━━━━━ Kaynak metin
David E. Sanger, Steven Erlanger, Ben Hubbard ve Lara Jakes / The New York Times
Türkiye Pazartesi günü İsveç'in NATO'ya katılmasının önünü açmayı kabul ederek, Rusya'nın Ukrayna'yı işgalini püskürtmek için uzun sürebilecek bir savaşa hazırlanmayı amaçlayan kritik bir zirve öncesinde ittifakın birlik ve genişleme imajı yansıtmasına olanak tanıyan ani bir geri dönüş yaptı.
Biden'ın yoğun baskısı
İsveç'in yakın zamanda üyeliğe kabul edilmesi, 2014'ten bu yana NATO Genel Sekreterliği görevini yürüten ve geçen hafta NATO'nun kritik bir silah ve eğitim tedarikçisi olduğu bir savaş çabasına rehberlik etmek üzere bir yıl daha kalmayı kabul eden Jens Stoltenberg için bir zafer oldu. Bu karar, özellikle Pazar günü Avrupa'ya giderken Türk liderini arayan ABD Başkanı Joe Biden'ın Cumhurbaşkanı Recep Tayyip Erdoğan'a yönelik yoğun baskısının ardından geldi.
━━━━━━━━━━
━━━━━ Veri alıntısı
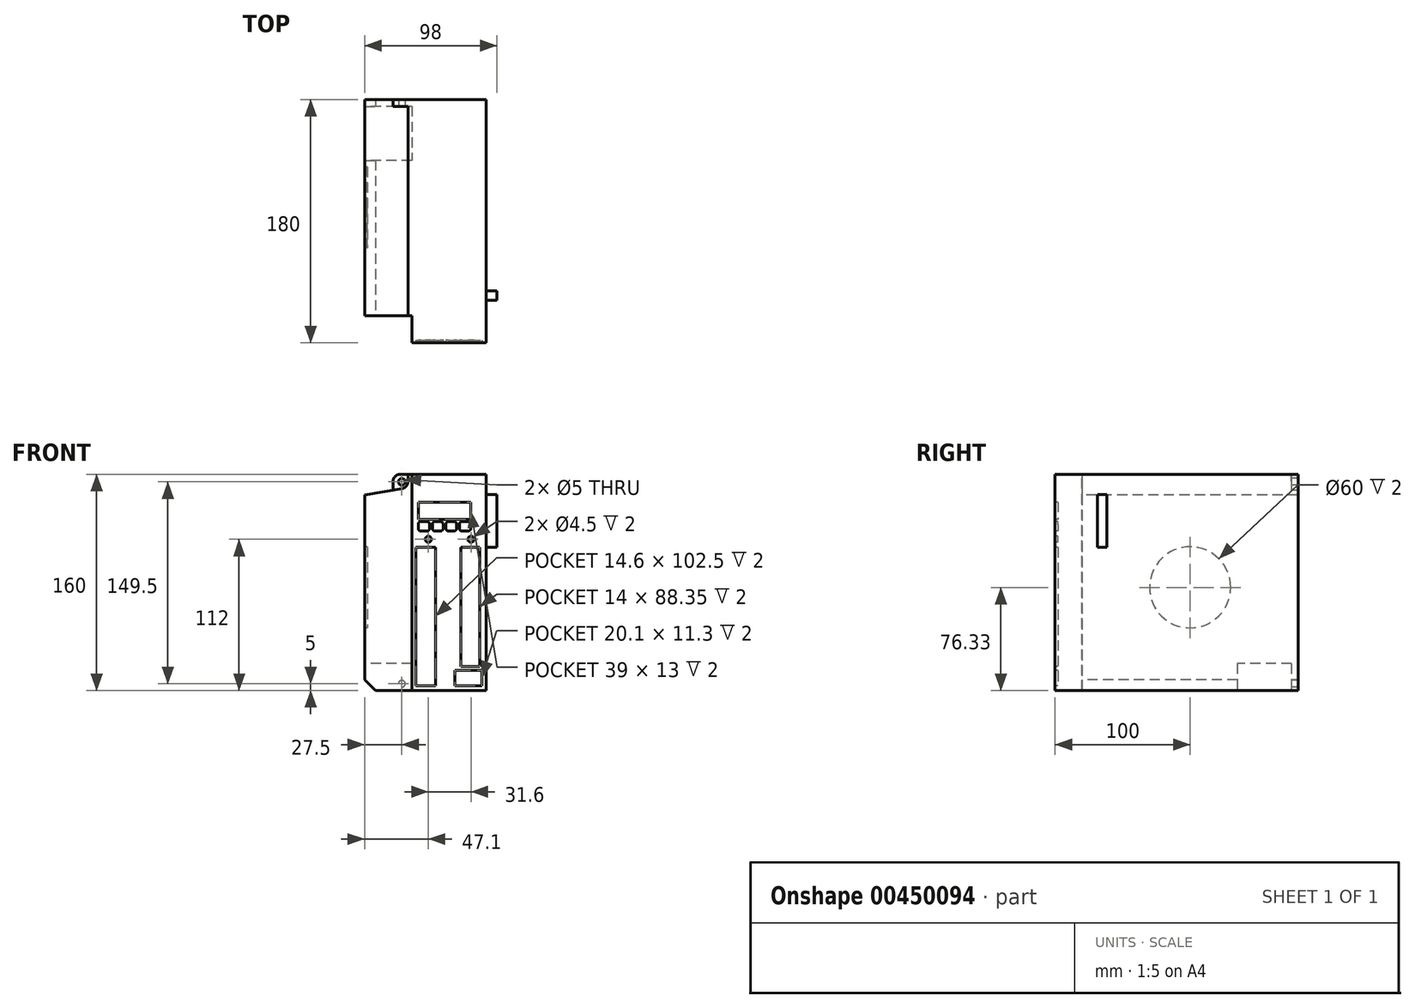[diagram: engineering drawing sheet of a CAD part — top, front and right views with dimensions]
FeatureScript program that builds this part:
annotation { "Feature Type Name" : "Feature", "Feature Type Description" : "" }
export const myFeature = defineFeature(function(context is Context, id is Id, definition is map)
    precondition{}
    {
        {
            var Q0;
            Q0=qCreatedBy(makeId("Front.planeOp"),FACE);
            var sketch = newSketch(context, id + "F0", { "sketchPlane" : qUnion([Q0])});
            skLineSegment(sketch, "E0.bottom", {"start": v(0, 0) * mm, "end": v(55, 0) * mm});
            skLineSegment(sketch, "E0.top", {"start": v(0, 160) * mm, "end": v(55, 160) * mm});
            skLineSegment(sketch, "E0.left", {"start": v(0, 0) * mm, "end": v(0, 160) * mm});
            skLineSegment(sketch, "E0.right", {"start": v(55, 0) * mm, "end": v(55, 160) * mm});
            skSolve(sketch);
        }
        {
            var Q0;
            Q0=makeQuery(id+"F0.imprint","IMPRINT",FACE,{"disambiguationData":[TD([[makeQuery(id+"F0.imprint","IMPRINT",EDGE,{"derivedFrom":sQuery(id+"F0.wireOp",EDGE,"E0.bottom")}),1.0]])]});
            extrude(context, id + "F1", {"entities" : qUnion([Q0]), "oppositeDirection" : true, "depth" : 20 * mm});
        }
        {
            var Q0;
            Q0=makeQuery(id+"F1.opExtrude","CAP_FACE",FACE,{"disambiguationData":[OSD([sQuery(id+"F0.wireOp",EDGE,"E0.bottom"),sQuery(id+"F0.wireOp",EDGE,"E0.top"),sQuery(id+"F0.wireOp",EDGE,"E0.left"),sQuery(id+"F0.wireOp",EDGE,"E0.right")])],"isStart":false});
            var sketch = newSketch(context, id + "F2", { "sketchPlane" : qUnion([Q0])});
            skLineSegment(sketch, "E1", {"start": v(-55, 160) * mm, "end": v(3, 160) * mm});
            skLineSegment(sketch, "E2", {"start": v(3, 160) * mm, "end": v(3, 154.5) * mm});
            skLineSegment(sketch, "E3", {"start": v(7.13, 149.57) * mm, "end": v(35, 144.66) * mm});
            skLineSegment(sketch, "E4", {"start": v(35, 144.66) * mm, "end": v(35, 8) * mm});
            skLineSegment(sketch, "E5", {"start": v(35, 8) * mm, "end": v(27, 0) * mm});
            skLineSegment(sketch, "E6", {"start": v(27, 0) * mm, "end": v(-55, 0) * mm});
            skLineSegment(sketch, "E7", {"start": v(-55, 0) * mm, "end": v(-55, 160) * mm});
            skPoint(sketch, "E8.visualSharp", {"position": v(3, 150.3) * mm});
            skArc(sketch, "E8.filletArc", {"start": v(3, 154.5) * mm, "mid": v(4.17, 151.28) * mm, "end": v(7.13, 149.57) * mm});
            skSolve(sketch);
        }
        {
            var Q0;
            {var subQ0=sQuery(id+"F2.wireOp",EDGE,"E2");Q0=makeQuery(id+"F2.imprint","IMPRINT",FACE,{"disambiguationData":[TD([[makeQuery(id+"F2.imprint","IMPRINT",EDGE,{"derivedFrom":subQ0}),-1.0]])]});}
            var Q1;
            {var subQ2=sQuery(id+"F2.wireOp",EDGE,"E7");Q1=makeQuery(id+"F2.imprint","IMPRINT",FACE,{"disambiguationData":[TD([[makeQuery(id+"F2.imprint","IMPRINT",EDGE,{"derivedFrom":subQ2}),-1.0]])]});}
            extrude(context, id + "F3", {"entities" : qUnion([Q0, Q1]), "operationType" : NewBodyOperationType.ADD, "depth" : 155 * mm});
        }
        {
            var Q0;
            Q0=makeQuery(id+"F3.opExtrude","CAP_FACE",FACE,{"disambiguationData":[OSD([sQuery(id+"F2.wireOp",EDGE,"E1"),sQuery(id+"F2.wireOp",EDGE,"E2"),sQuery(id+"F2.wireOp",EDGE,"E3"),sQuery(id+"F2.wireOp",EDGE,"E4"),sQuery(id+"F2.wireOp",EDGE,"E5"),sQuery(id+"F2.wireOp",EDGE,"E6"),sQuery(id+"F2.wireOp",EDGE,"E7")])],"isStart":false});
            var sketch = newSketch(context, id + "F4", { "sketchPlane" : qUnion([Q0])});
            skLineSegment(sketch, "E9", {"start": v(-55, 160) * mm, "end": v(9, 160) * mm});
            skLineSegment(sketch, "E10", {"start": v(14, 155) * mm, "end": v(14, 148.36) * mm});
            skLineSegment(sketch, "E11", {"start": v(14, 148.36) * mm, "end": v(35, 144.66) * mm});
            skLineSegment(sketch, "E12", {"start": v(35, 144.66) * mm, "end": v(35, 8) * mm});
            skLineSegment(sketch, "E13", {"start": v(35, 8) * mm, "end": v(27, 0) * mm});
            skLineSegment(sketch, "E14", {"start": v(27, 0) * mm, "end": v(-55, 0) * mm});
            skLineSegment(sketch, "E15", {"start": v(-55, 0) * mm, "end": v(-55, 160) * mm});
            skCircle(sketch, "E16", {"center": v(7.5, 154.5) * mm, "radius": 2.5 * mm});
            skPoint(sketch, "E16.centerSnap0", {"position": v(3, 157.25) * mm});
            skCircle(sketch, "E17", {"center": v(7.5, 5) * mm, "radius": 2.5 * mm});
            skPoint(sketch, "E18.visualSharp", {"position": v(14, 160) * mm});
            skArc(sketch, "E18.filletArc", {"start": v(14, 155) * mm, "mid": v(12.54, 158.54) * mm, "end": v(9, 160) * mm});
            skSolve(sketch);
        }
        {
            var Q0;
            {var subQ4=sQuery(id+"F4.wireOp",EDGE,"E18.filletArc");Q0=makeQuery(id+"F4.imprint","IMPRINT",FACE,{"disambiguationData":[TD([[makeQuery(id+"F4.imprint","IMPRINT",EDGE,{"derivedFrom":subQ4}),1.0]])]});}
            var Q1;
            {var subQ7=sQuery(id+"F4.wireOp",EDGE,"E11");Q1=makeQuery(id+"F4.imprint","IMPRINT",FACE,{"disambiguationData":[TD([[makeQuery(id+"F4.imprint","IMPRINT",EDGE,{"derivedFrom":subQ7}),-1.0]])]});}
            extrude(context, id + "F5", {"entities" : qUnion([Q0, Q1]), "operationType" : NewBodyOperationType.ADD, "depth" : 5 * mm});
        }
        {
            var Q0;
            Q0=makeQuery(id+"F5.boolean.opBoolean","MERGE",FACE,{"derivedFrom":[makeQuery(id+"F3.boolean.opBoolean","MERGE",FACE,{"derivedFrom":[makeQuery(id+"F1.opExtrude","SWEPT_FACE",FACE,{"disambiguationData":[OSD([sQuery(id+"F0.wireOp",EDGE,"E0.right")])]}),makeQuery(id+"F3.opExtrude","SWEPT_FACE",FACE,{"disambiguationData":[OSD([sQuery(id+"F2.wireOp",EDGE,"E7")])]})]}),makeQuery(id+"F5.opExtrude","SWEPT_FACE",FACE,{"disambiguationData":[OSD([sQuery(id+"F4.wireOp",EDGE,"E15")])]})]});
            var sketch = newSketch(context, id + "F6", { "sketchPlane" : qUnion([Q0])});
            skLineSegment(sketch, "E19.bottom", {"start": v(31.5, 106) * mm, "end": v(38.5, 106) * mm});
            skLineSegment(sketch, "E19.top", {"start": v(31.5, 145) * mm, "end": v(38.5, 145) * mm});
            skLineSegment(sketch, "E19.left", {"start": v(31.5, 106) * mm, "end": v(31.5, 145) * mm});
            skLineSegment(sketch, "E19.right", {"start": v(38.5, 106) * mm, "end": v(38.5, 145) * mm});
            skSolve(sketch);
        }
        {
            var Q0;
            Q0=makeQuery(id+"F6.imprint","IMPRINT",FACE,{"disambiguationData":[TD([[makeQuery(id+"F6.imprint","IMPRINT",EDGE,{"derivedFrom":sQuery(id+"F6.wireOp",EDGE,"E19.bottom")}),1.0]])]});
            extrude(context, id + "F7", {"entities" : qUnion([Q0]), "operationType" : NewBodyOperationType.ADD, "depth" : 8 * mm});
        }
        {
            var Q0;
            Q0=makeQuery(id+"F1.opExtrude","CAP_FACE",FACE,{"disambiguationData":[OSD([sQuery(id+"F0.wireOp",EDGE,"E0.bottom"),sQuery(id+"F0.wireOp",EDGE,"E0.top"),sQuery(id+"F0.wireOp",EDGE,"E0.left"),sQuery(id+"F0.wireOp",EDGE,"E0.right")])],"isStart":true});
            var sketch = newSketch(context, id + "F8", { "sketchPlane" : qUnion([Q0])});
            skLineSegment(sketch, "E20.bottom", {"start": v(4.6, 139.5) * mm, "end": v(43.6, 139.5) * mm});
            skLineSegment(sketch, "E20.top", {"start": v(4.6, 126.5) * mm, "end": v(43.6, 126.5) * mm});
            skLineSegment(sketch, "E20.left", {"start": v(4.6, 139.5) * mm, "end": v(4.6, 126.5) * mm});
            skLineSegment(sketch, "E20.right", {"start": v(43.6, 139.5) * mm, "end": v(43.6, 126.5) * mm});
            skLineSegment(sketch, "E21.bottom", {"start": v(6.6, 125) * mm, "end": v(11.1, 125) * mm});
            skLineSegment(sketch, "E21.top", {"start": v(6.6, 118) * mm, "end": v(11.1, 118) * mm});
            skLineSegment(sketch, "E21.left", {"start": v(4.6, 123) * mm, "end": v(4.6, 120) * mm});
            skLineSegment(sketch, "E21.right", {"start": v(13.1, 123) * mm, "end": v(13.1, 120) * mm});
            skLineSegment(sketch, "E22.bottom", {"start": v(17.1, 118) * mm, "end": v(21.1, 118) * mm});
            skLineSegment(sketch, "E22.top", {"start": v(17.1, 125) * mm, "end": v(21.1, 125) * mm});
            skLineSegment(sketch, "E22.left", {"start": v(15.1, 120) * mm, "end": v(15.1, 123) * mm});
            skLineSegment(sketch, "E22.right", {"start": v(23.1, 120) * mm, "end": v(23.1, 123) * mm});
            skLineSegment(sketch, "E23.bottom", {"start": v(27.1, 118) * mm, "end": v(31.1, 118) * mm});
            skLineSegment(sketch, "E23.top", {"start": v(27.1, 125) * mm, "end": v(31.1, 125) * mm});
            skLineSegment(sketch, "E23.left", {"start": v(25.1, 120) * mm, "end": v(25.1, 123) * mm});
            skLineSegment(sketch, "E23.right", {"start": v(33.1, 120) * mm, "end": v(33.1, 123) * mm});
            skLineSegment(sketch, "E24.bottom", {"start": v(37.1, 118) * mm, "end": v(41.6, 118) * mm});
            skLineSegment(sketch, "E24.top", {"start": v(37.1, 125) * mm, "end": v(41.6, 125) * mm});
            skLineSegment(sketch, "E24.left", {"start": v(35.1, 120) * mm, "end": v(35.1, 123) * mm});
            skLineSegment(sketch, "E24.right", {"start": v(43.6, 120) * mm, "end": v(43.6, 123) * mm});
            skPoint(sketch, "E25.visualSharp", {"position": v(15.1, 125) * mm});
            skArc(sketch, "E25.filletArc", {"start": v(17.1, 125) * mm, "mid": v(15.69, 124.41) * mm, "end": v(15.1, 123) * mm});
            skPoint(sketch, "E26.visualSharp", {"position": v(23.1, 125) * mm});
            skArc(sketch, "E26.filletArc", {"start": v(23.1, 123) * mm, "mid": v(22.51, 124.41) * mm, "end": v(21.1, 125) * mm});
            skPoint(sketch, "E27.visualSharp", {"position": v(23.1, 118) * mm});
            skArc(sketch, "E27.filletArc", {"start": v(21.1, 118) * mm, "mid": v(22.51, 118.59) * mm, "end": v(23.1, 120) * mm});
            skPoint(sketch, "E28.visualSharp", {"position": v(15.1, 118) * mm});
            skArc(sketch, "E28.filletArc", {"start": v(15.1, 120) * mm, "mid": v(15.69, 118.59) * mm, "end": v(17.1, 118) * mm});
            skPoint(sketch, "E29.visualSharp", {"position": v(25.1, 125) * mm});
            skArc(sketch, "E29.filletArc", {"start": v(27.1, 125) * mm, "mid": v(25.69, 124.41) * mm, "end": v(25.1, 123) * mm});
            skPoint(sketch, "E30.visualSharp", {"position": v(33.1, 125) * mm});
            skArc(sketch, "E30.filletArc", {"start": v(33.1, 123) * mm, "mid": v(32.51, 124.41) * mm, "end": v(31.1, 125) * mm});
            skPoint(sketch, "E31.visualSharp", {"position": v(33.1, 118) * mm});
            skArc(sketch, "E31.filletArc", {"start": v(31.1, 118) * mm, "mid": v(32.51, 118.59) * mm, "end": v(33.1, 120) * mm});
            skPoint(sketch, "E32.visualSharp", {"position": v(25.1, 118) * mm});
            skArc(sketch, "E32.filletArc", {"start": v(25.1, 120) * mm, "mid": v(25.69, 118.59) * mm, "end": v(27.1, 118) * mm});
            skPoint(sketch, "E33.visualSharp", {"position": v(35.1, 125) * mm});
            skArc(sketch, "E33.filletArc", {"start": v(37.1, 125) * mm, "mid": v(35.69, 124.41) * mm, "end": v(35.1, 123) * mm});
            skPoint(sketch, "E34.visualSharp", {"position": v(35.1, 118) * mm});
            skArc(sketch, "E34.filletArc", {"start": v(35.1, 120) * mm, "mid": v(35.69, 118.59) * mm, "end": v(37.1, 118) * mm});
            skPoint(sketch, "E35.visualSharp", {"position": v(13.1, 125) * mm});
            skArc(sketch, "E35.filletArc", {"start": v(13.1, 123) * mm, "mid": v(12.51, 124.41) * mm, "end": v(11.1, 125) * mm});
            skPoint(sketch, "E36.visualSharp", {"position": v(13.1, 118) * mm});
            skArc(sketch, "E36.filletArc", {"start": v(11.1, 118) * mm, "mid": v(12.51, 118.59) * mm, "end": v(13.1, 120) * mm});
            skPoint(sketch, "E37.visualSharp", {"position": v(43.6, 125) * mm});
            skArc(sketch, "E37.filletArc", {"start": v(43.6, 123) * mm, "mid": v(43.01, 124.41) * mm, "end": v(41.6, 125) * mm});
            skPoint(sketch, "E38.visualSharp", {"position": v(43.6, 118) * mm});
            skArc(sketch, "E38.filletArc", {"start": v(41.6, 118) * mm, "mid": v(43.01, 118.59) * mm, "end": v(43.6, 120) * mm});
            skPoint(sketch, "E39.visualSharp", {"position": v(4.6, 125) * mm});
            skArc(sketch, "E39.filletArc", {"start": v(6.6, 125) * mm, "mid": v(5.19, 124.41) * mm, "end": v(4.6, 123) * mm});
            skPoint(sketch, "E40.visualSharp", {"position": v(4.6, 118) * mm});
            skArc(sketch, "E40.filletArc", {"start": v(4.6, 120) * mm, "mid": v(5.19, 118.59) * mm, "end": v(6.6, 118) * mm});
            skCircle(sketch, "E41", {"center": v(12.1, 112) * mm, "radius": 2.25 * mm});
            skCircle(sketch, "E42", {"center": v(43.7, 112) * mm, "radius": 2.25 * mm});
            skLineSegment(sketch, "E43.bottom", {"start": v(36.3, 106) * mm, "end": v(50.3, 106) * mm});
            skLineSegment(sketch, "E43.top", {"start": v(36.3, 17.65) * mm, "end": v(50.3, 17.65) * mm});
            skLineSegment(sketch, "E43.left", {"start": v(36.3, 106) * mm, "end": v(36.3, 17.65) * mm});
            skLineSegment(sketch, "E43.right", {"start": v(50.3, 106) * mm, "end": v(50.3, 17.65) * mm});
            skLineSegment(sketch, "E44.bottom", {"start": v(31.8, 14.85) * mm, "end": v(51.9, 14.85) * mm});
            skLineSegment(sketch, "E44.top", {"start": v(31.8, 3.55) * mm, "end": v(51.9, 3.55) * mm});
            skLineSegment(sketch, "E44.left", {"start": v(31.8, 14.85) * mm, "end": v(31.8, 3.55) * mm});
            skLineSegment(sketch, "E44.right", {"start": v(51.9, 14.85) * mm, "end": v(51.9, 3.55) * mm});
            skLineSegment(sketch, "E45.bottom", {"start": v(2.9, 106.05) * mm, "end": v(17.5, 106.05) * mm});
            skLineSegment(sketch, "E45.top", {"start": v(2.9, 3.55) * mm, "end": v(17.5, 3.55) * mm});
            skLineSegment(sketch, "E45.left", {"start": v(2.9, 106.05) * mm, "end": v(2.9, 3.55) * mm});
            skLineSegment(sketch, "E45.right", {"start": v(17.5, 106.05) * mm, "end": v(17.5, 3.55) * mm});
            skSolve(sketch);
        }
        {
            var Q0;
            Q0=makeQuery(id+"F8.imprint","IMPRINT",FACE,{"disambiguationData":[TD([[makeQuery(id+"F8.imprint","IMPRINT",EDGE,{"derivedFrom":sQuery(id+"F8.wireOp",EDGE,"E45.bottom")}),-1.0]])]});
            var Q1;
            Q1=makeQuery(id+"F8.imprint","IMPRINT",FACE,{"disambiguationData":[TD([[makeQuery(id+"F8.imprint","IMPRINT",EDGE,{"derivedFrom":sQuery(id+"F8.wireOp",EDGE,"E43.bottom")}),-1.0]])]});
            var Q2;
            Q2=makeQuery(id+"F8.imprint","IMPRINT",FACE,{"disambiguationData":[TD([[makeQuery(id+"F8.imprint","IMPRINT",EDGE,{"derivedFrom":sQuery(id+"F8.wireOp",EDGE,"E44.bottom")}),-1.0]])]});
            var Q3;
            Q3=makeQuery(id+"F8.imprint","IMPRINT",FACE,{"disambiguationData":[TD([[makeQuery(id+"F8.imprint","IMPRINT",EDGE,{"derivedFrom":sQuery(id+"F8.wireOp",EDGE,"E20.bottom")}),-1.0]])]});
            var Q4;
            Q4=makeQuery(id+"F8.imprint","IMPRINT",FACE,{"disambiguationData":[TD([[makeQuery(id+"F8.imprint","IMPRINT",EDGE,{"derivedFrom":sQuery(id+"F8.wireOp",EDGE,"E21.bottom")}),-1.0]])]});
            var Q5;
            Q5=makeQuery(id+"F8.imprint","IMPRINT",FACE,{"disambiguationData":[TD([[makeQuery(id+"F8.imprint","IMPRINT",EDGE,{"derivedFrom":sQuery(id+"F8.wireOp",EDGE,"E22.bottom")}),1.0]])]});
            var Q6;
            Q6=makeQuery(id+"F8.imprint","IMPRINT",FACE,{"disambiguationData":[TD([[makeQuery(id+"F8.imprint","IMPRINT",EDGE,{"derivedFrom":sQuery(id+"F8.wireOp",EDGE,"E23.bottom")}),1.0]])]});
            var Q7;
            Q7=makeQuery(id+"F8.imprint","IMPRINT",FACE,{"disambiguationData":[TD([[makeQuery(id+"F8.imprint","IMPRINT",EDGE,{"derivedFrom":sQuery(id+"F8.wireOp",EDGE,"E24.bottom")}),1.0]])]});
            var Q8;
            Q8=makeQuery(id+"F8.imprint","IMPRINT",FACE,{"disambiguationData":[TD([[makeQuery(id+"F8.imprint","IMPRINT",EDGE,{"derivedFrom":sQuery(id+"F8.wireOp",EDGE,"E42")}),1.0]])]});
            var Q9;
            Q9=makeQuery(id+"F8.imprint","IMPRINT",FACE,{"disambiguationData":[TD([[makeQuery(id+"F8.imprint","IMPRINT",EDGE,{"derivedFrom":sQuery(id+"F8.wireOp",EDGE,"E41")}),1.0]])]});
            extrude(context, id + "F9", {"entities" : qUnion([Q0, Q1, Q2, Q3, Q4, Q5, Q6, Q7, Q8, Q9]), "operationType" : NewBodyOperationType.REMOVE, "oppositeDirection" : true, "depth" : 2 * mm});
        }
        {
            var Q0;
            Q0=makeQuery(id+"F5.boolean.opBoolean","MERGE",FACE,{"derivedFrom":[makeQuery(id+"F3.opExtrude","SWEPT_FACE",FACE,{"disambiguationData":[OSD([sQuery(id+"F2.wireOp",EDGE,"E4")])]}),makeQuery(id+"F5.opExtrude","SWEPT_FACE",FACE,{"disambiguationData":[OSD([sQuery(id+"F4.wireOp",EDGE,"E12")])]})]});
            var sketch = newSketch(context, id + "F10", { "sketchPlane" : qUnion([Q0])});
            skLineSegment(sketch, "E46.bottom", {"start": v(-175, 20) * mm, "end": v(-135, 20) * mm});
            skLineSegment(sketch, "E46.top", {"start": v(-175, 0) * mm, "end": v(-135, 0) * mm});
            skLineSegment(sketch, "E46.left", {"start": v(-175, 20) * mm, "end": v(-175, 0) * mm});
            skLineSegment(sketch, "E46.right", {"start": v(-135, 20) * mm, "end": v(-135, 0) * mm});
            skSolve(sketch);
        }
        {
            var Q0;
            {var subQ0=sQuery(id+"F10.wireOp",EDGE,"E46.bottom");Q0=makeQuery(id+"F10.imprint","IMPRINT",FACE,{"disambiguationData":[TD([[makeQuery(id+"F10.imprint","IMPRINT",EDGE,{"derivedFrom":subQ0}),-1.0]])]});}
            var Q1;
            {var subQ0=sQuery(id+"F10.wireOp",EDGE,"E46.top");Q1=makeQuery(id+"F10.imprint","IMPRINT",FACE,{"disambiguationData":[TD([[makeQuery(id+"F10.imprint","IMPRINT",EDGE,{"derivedFrom":subQ0}),1.0]])]});}
            extrude(context, id + "F11", {"entities" : qUnion([Q0, Q1]), "operationType" : NewBodyOperationType.REMOVE, "oppositeDirection" : true, "depth" : 35 * mm});
        }
        {
            var Q0;
            Q0=makeQuery(id+"F5.boolean.opBoolean","MERGE",FACE,{"derivedFrom":[makeQuery(id+"F3.opExtrude","SWEPT_FACE",FACE,{"disambiguationData":[OSD([sQuery(id+"F2.wireOp",EDGE,"E4")])]}),makeQuery(id+"F5.opExtrude","SWEPT_FACE",FACE,{"disambiguationData":[OSD([sQuery(id+"F4.wireOp",EDGE,"E12")])]})]});
            var sketch = newSketch(context, id + "F12", { "sketchPlane" : qUnion([Q0])});
            skCircle(sketch, "E47", {"center": v(-100, 76.33) * mm, "radius": 30 * mm});
            skPoint(sketch, "E47.centerSnap0", {"position": v(-100, 144.66) * mm});
            skPoint(sketch, "E47.centerSnap1", {"position": v(-180, 76.33) * mm});
            skSolve(sketch);
        }
        {
            var Q0;
            Q0=makeQuery(id+"F12.imprint","IMPRINT",FACE,{"disambiguationData":[TD([[makeQuery(id+"F12.imprint","IMPRINT",EDGE,{"derivedFrom":sQuery(id+"F12.wireOp",EDGE,"E47")}),1.0]])]});
            extrude(context, id + "F13", {"entities" : qUnion([Q0]), "operationType" : NewBodyOperationType.REMOVE, "oppositeDirection" : true, "depth" : 2 * mm});
        }
    });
━━━━━━━━━━
[Yapılacak iş] Türkiye'nin İsveç'in NATO üyeliğine onay vermesini anlatan metni iki cümleyle özetleyin. Bu çalışmada öğelere ihtiyaç yoktur.

[Yanıt] Türkiye, kritik bir NATO zirvesi öncesinde ani bir geri dönüş yaparak İsveç'in ittifaka katılmasının önünü açmayı kabul etti ve böylece ittifakın birlik ve genişleme imajı yansıtmasına olanak tanıdı. Bu karar, 2014'ten beri NATO Genel Sekreteri olan Jens Stoltenberg için bir zafer oldu ve ABD Başkanı Joe Biden'ın Cumhurbaşkanı Recep Tayyip Erdoğan'a yönelik yoğun baskısının ardından geldi.